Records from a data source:

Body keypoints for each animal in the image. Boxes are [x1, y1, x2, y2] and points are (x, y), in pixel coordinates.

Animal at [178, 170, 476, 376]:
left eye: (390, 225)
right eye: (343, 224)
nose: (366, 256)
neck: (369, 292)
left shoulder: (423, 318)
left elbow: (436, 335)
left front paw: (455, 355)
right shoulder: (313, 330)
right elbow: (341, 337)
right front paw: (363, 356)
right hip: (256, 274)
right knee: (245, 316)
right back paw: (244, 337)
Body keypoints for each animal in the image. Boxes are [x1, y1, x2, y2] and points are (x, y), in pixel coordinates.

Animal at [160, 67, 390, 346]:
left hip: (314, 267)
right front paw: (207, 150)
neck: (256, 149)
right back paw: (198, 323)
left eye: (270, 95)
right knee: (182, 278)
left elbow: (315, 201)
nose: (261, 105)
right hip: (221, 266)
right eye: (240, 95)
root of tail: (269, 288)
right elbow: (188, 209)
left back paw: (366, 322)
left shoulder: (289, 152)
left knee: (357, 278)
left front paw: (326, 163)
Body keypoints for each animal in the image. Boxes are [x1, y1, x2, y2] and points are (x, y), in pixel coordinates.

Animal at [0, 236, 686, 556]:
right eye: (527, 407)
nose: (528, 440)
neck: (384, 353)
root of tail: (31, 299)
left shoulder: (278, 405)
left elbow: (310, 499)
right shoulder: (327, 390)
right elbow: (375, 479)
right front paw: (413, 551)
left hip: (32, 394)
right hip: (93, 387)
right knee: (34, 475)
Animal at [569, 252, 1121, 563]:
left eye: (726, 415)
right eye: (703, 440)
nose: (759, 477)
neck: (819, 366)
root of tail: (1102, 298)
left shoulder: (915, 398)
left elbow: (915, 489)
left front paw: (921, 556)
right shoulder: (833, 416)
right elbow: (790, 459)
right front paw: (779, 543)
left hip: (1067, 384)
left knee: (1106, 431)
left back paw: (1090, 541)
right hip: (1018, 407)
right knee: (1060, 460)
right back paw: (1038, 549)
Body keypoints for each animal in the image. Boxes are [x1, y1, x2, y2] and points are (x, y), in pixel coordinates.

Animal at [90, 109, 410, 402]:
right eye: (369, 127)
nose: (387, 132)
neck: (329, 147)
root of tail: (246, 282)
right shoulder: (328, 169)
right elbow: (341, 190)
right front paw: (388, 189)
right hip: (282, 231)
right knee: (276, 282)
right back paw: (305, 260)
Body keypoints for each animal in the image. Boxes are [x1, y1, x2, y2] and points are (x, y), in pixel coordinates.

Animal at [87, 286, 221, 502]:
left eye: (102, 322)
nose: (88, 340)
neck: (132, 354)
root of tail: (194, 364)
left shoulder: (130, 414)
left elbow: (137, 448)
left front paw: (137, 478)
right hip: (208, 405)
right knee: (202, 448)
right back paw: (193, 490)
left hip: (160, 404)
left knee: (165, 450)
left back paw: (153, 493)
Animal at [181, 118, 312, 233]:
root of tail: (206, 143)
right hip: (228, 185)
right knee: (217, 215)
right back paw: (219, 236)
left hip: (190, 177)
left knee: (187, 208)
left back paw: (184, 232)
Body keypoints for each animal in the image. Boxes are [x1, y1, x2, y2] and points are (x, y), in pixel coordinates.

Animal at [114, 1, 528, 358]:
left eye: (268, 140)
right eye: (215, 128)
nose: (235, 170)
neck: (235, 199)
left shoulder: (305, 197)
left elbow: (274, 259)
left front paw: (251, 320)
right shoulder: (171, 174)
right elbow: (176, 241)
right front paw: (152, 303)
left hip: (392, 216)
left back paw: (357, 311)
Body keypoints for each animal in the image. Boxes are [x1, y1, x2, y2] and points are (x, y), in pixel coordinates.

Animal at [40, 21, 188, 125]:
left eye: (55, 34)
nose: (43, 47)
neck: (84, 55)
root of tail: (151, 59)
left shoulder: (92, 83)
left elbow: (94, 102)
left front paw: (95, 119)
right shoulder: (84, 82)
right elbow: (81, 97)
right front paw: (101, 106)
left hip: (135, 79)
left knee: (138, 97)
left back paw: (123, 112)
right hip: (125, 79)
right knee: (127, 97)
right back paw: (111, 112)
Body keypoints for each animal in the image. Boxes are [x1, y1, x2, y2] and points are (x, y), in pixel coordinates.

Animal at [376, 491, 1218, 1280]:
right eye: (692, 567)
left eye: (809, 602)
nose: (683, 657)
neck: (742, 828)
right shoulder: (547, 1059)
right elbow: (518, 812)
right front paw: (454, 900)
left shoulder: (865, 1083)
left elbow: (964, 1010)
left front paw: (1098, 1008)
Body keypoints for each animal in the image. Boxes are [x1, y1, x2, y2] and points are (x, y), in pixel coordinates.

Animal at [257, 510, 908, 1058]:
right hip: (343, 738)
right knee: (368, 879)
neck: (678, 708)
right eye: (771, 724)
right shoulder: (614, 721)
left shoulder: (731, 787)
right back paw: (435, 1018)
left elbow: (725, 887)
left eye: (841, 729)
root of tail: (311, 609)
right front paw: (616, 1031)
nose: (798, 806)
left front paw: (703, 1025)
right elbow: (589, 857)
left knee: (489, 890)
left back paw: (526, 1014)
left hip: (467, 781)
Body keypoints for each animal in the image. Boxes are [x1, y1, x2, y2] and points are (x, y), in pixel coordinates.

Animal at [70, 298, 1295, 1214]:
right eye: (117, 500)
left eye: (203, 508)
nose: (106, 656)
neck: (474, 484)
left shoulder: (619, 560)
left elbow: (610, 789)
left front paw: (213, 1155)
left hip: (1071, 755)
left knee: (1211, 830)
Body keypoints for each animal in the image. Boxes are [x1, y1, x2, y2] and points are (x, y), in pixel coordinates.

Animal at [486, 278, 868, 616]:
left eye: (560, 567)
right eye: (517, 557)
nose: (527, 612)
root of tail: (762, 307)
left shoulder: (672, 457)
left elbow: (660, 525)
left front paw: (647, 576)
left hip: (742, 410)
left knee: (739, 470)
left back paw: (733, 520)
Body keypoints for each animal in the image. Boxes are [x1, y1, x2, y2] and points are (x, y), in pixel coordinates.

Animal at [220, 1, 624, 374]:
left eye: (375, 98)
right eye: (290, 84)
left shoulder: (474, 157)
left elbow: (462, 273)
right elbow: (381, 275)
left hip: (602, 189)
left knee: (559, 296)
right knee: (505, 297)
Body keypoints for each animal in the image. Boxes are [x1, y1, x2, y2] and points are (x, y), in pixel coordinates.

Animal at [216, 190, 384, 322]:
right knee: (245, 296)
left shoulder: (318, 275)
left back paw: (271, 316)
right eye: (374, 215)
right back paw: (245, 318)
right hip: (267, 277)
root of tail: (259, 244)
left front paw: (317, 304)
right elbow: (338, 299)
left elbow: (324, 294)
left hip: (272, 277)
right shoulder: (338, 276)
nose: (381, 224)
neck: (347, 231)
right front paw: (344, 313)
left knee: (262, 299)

Task requirements: All records should be written out again exactly as given.

Problem solution:
Body keypoints for each animal in the image. Boxes are [x1, y1, x2, y2] and points are (x, y), in pixel coordinates.

Animal at [178, 170, 476, 376]:
left eye: (390, 225)
right eye: (343, 224)
nose: (366, 256)
neck: (369, 292)
left shoulder: (423, 318)
left elbow: (436, 335)
left front paw: (455, 355)
right shoulder: (313, 330)
right elbow: (341, 337)
right front paw: (363, 356)
right hip: (256, 274)
right knee: (245, 316)
right back paw: (244, 337)
Body keypoints for each animal in the image. Boxes are [x1, y1, x2, y2] and points are (x, y), in pixel coordinates.

Animal at [160, 67, 390, 346]:
left hip: (314, 267)
right front paw: (207, 150)
neck: (256, 149)
right back paw: (198, 323)
left eye: (270, 95)
right knee: (182, 278)
left elbow: (315, 201)
nose: (261, 105)
right hip: (221, 266)
right eye: (240, 95)
root of tail: (269, 288)
right elbow: (188, 209)
left back paw: (366, 322)
left shoulder: (289, 152)
left knee: (357, 278)
left front paw: (326, 163)
Body keypoints for each animal in the image. Boxes are [x1, y1, x2, y2] and points are (x, y), in pixel coordinates.

Animal at [0, 236, 686, 556]:
right eye: (527, 407)
nose: (528, 440)
neck: (384, 353)
root of tail: (31, 299)
left shoulder: (278, 405)
left elbow: (310, 499)
right shoulder: (327, 390)
right elbow: (375, 479)
right front paw: (413, 551)
left hip: (32, 394)
right hip: (93, 387)
right knee: (34, 475)
Animal at [569, 252, 1121, 563]:
left eye: (726, 415)
right eye: (703, 440)
nose: (759, 477)
neck: (819, 366)
root of tail: (1102, 298)
left shoulder: (915, 398)
left elbow: (915, 489)
left front paw: (921, 556)
right shoulder: (833, 416)
right elbow: (790, 459)
right front paw: (779, 543)
left hip: (1067, 384)
left knee: (1106, 431)
left back paw: (1090, 541)
right hip: (1018, 407)
right knee: (1060, 460)
right back paw: (1038, 549)
Body keypoints for each animal in the image. Boxes are [x1, y1, x2, y2] and points are (x, y), in pixel coordinates.

Animal at [90, 109, 410, 402]:
right eye: (369, 127)
nose: (387, 132)
neck: (329, 147)
root of tail: (246, 282)
right shoulder: (328, 169)
right elbow: (341, 190)
right front paw: (388, 189)
right hip: (282, 231)
right knee: (276, 282)
right back paw: (305, 260)
Body keypoints for each animal in the image. Boxes are [x1, y1, x2, y2] and points are (x, y), in pixel coordinates.

Animal at [87, 286, 221, 502]:
left eye: (102, 322)
nose: (88, 340)
neck: (132, 354)
root of tail: (194, 364)
left shoulder: (130, 414)
left elbow: (137, 448)
left front paw: (137, 478)
right hip: (208, 405)
right knee: (202, 448)
right back paw: (193, 490)
left hip: (160, 404)
left knee: (165, 450)
left back paw: (153, 493)
Animal at [181, 118, 312, 233]:
root of tail: (206, 143)
right hip: (228, 185)
right knee: (217, 215)
right back paw: (219, 236)
left hip: (190, 177)
left knee: (187, 208)
left back paw: (184, 232)
Body keypoints for each animal in the image. Boxes are [x1, y1, x2, y2] and points are (x, y), in pixel coordinates.

Animal at [114, 1, 528, 358]:
left eye: (268, 140)
right eye: (215, 128)
nose: (235, 170)
neck: (235, 199)
left shoulder: (305, 197)
left elbow: (274, 259)
left front paw: (251, 320)
right shoulder: (171, 174)
right elbow: (176, 241)
right front paw: (152, 303)
left hip: (392, 216)
left back paw: (357, 311)
Body keypoints for each animal in the image. Boxes are [x1, y1, x2, y2] and points are (x, y), in pixel coordinates.

Animal at [40, 21, 188, 125]:
left eye: (55, 34)
nose: (43, 47)
neck: (84, 55)
root of tail: (151, 59)
left shoulder: (92, 83)
left elbow: (94, 102)
left front paw: (95, 119)
right shoulder: (84, 82)
right elbow: (81, 97)
right front paw: (101, 106)
left hip: (135, 79)
left knee: (138, 97)
left back paw: (123, 112)
right hip: (125, 79)
right knee: (127, 97)
right back paw: (111, 112)
Body keypoints for each animal in the image. Boxes are [x1, y1, x2, y2] and points are (x, y), in pixel coordinates.

Animal at [376, 491, 1218, 1280]:
right eye: (692, 567)
left eye: (809, 602)
nose: (683, 657)
neck: (742, 828)
right shoulder: (547, 1059)
right elbow: (518, 812)
right front paw: (454, 900)
left shoulder: (865, 1083)
left elbow: (964, 1010)
left front paw: (1098, 1008)
Body keypoints for each animal in the image. Boxes are [x1, y1, x2, y2] and points are (x, y), in pixel coordinates.

Animal at [257, 510, 908, 1058]:
right hip: (343, 738)
right knee: (368, 879)
neck: (678, 708)
right eye: (771, 724)
right shoulder: (614, 721)
left shoulder: (731, 787)
right back paw: (435, 1018)
left elbow: (725, 887)
left eye: (841, 729)
root of tail: (311, 609)
right front paw: (616, 1031)
nose: (798, 806)
left front paw: (703, 1025)
right elbow: (589, 857)
left knee: (489, 890)
left back paw: (526, 1014)
left hip: (467, 781)
Body keypoints for each animal in the image. Boxes are [x1, y1, x2, y2] and points are (x, y), in pixel coordinates.

Animal at [70, 298, 1295, 1214]:
right eye: (117, 500)
left eye: (203, 508)
nose: (106, 656)
neck: (474, 484)
left shoulder: (619, 560)
left elbow: (610, 789)
left front paw: (213, 1155)
left hip: (1071, 755)
left knee: (1211, 830)
Body keypoints for each animal in the image. Boxes are [x1, y1, x2, y2] and points are (x, y), in pixel coordinates.

Animal at [486, 278, 868, 616]:
left eye: (560, 567)
right eye: (517, 557)
nose: (527, 612)
root of tail: (762, 307)
left shoulder: (672, 457)
left elbow: (660, 525)
left front paw: (647, 576)
left hip: (742, 410)
left knee: (739, 470)
left back paw: (733, 520)
Body keypoints for each animal in the image. Boxes are [x1, y1, x2, y2] and points are (x, y), in pixel coordinates.

Animal at [220, 1, 624, 374]:
left eye: (375, 98)
right eye: (290, 84)
left shoulder: (474, 157)
left elbow: (462, 273)
right elbow: (381, 275)
left hip: (602, 189)
left knee: (559, 296)
right knee: (505, 297)
Body keypoints for each animal in the image. Boxes are [x1, y1, x2, y2] and points are (x, y), in pixel coordinates.

Animal at [216, 190, 384, 322]:
right knee: (245, 296)
left shoulder: (318, 275)
left back paw: (271, 316)
right eye: (374, 215)
right back paw: (245, 318)
right hip: (267, 277)
root of tail: (259, 244)
left front paw: (317, 304)
right elbow: (338, 299)
left elbow: (324, 294)
left hip: (272, 277)
right shoulder: (338, 276)
nose: (381, 224)
neck: (347, 231)
right front paw: (344, 313)
left knee: (262, 299)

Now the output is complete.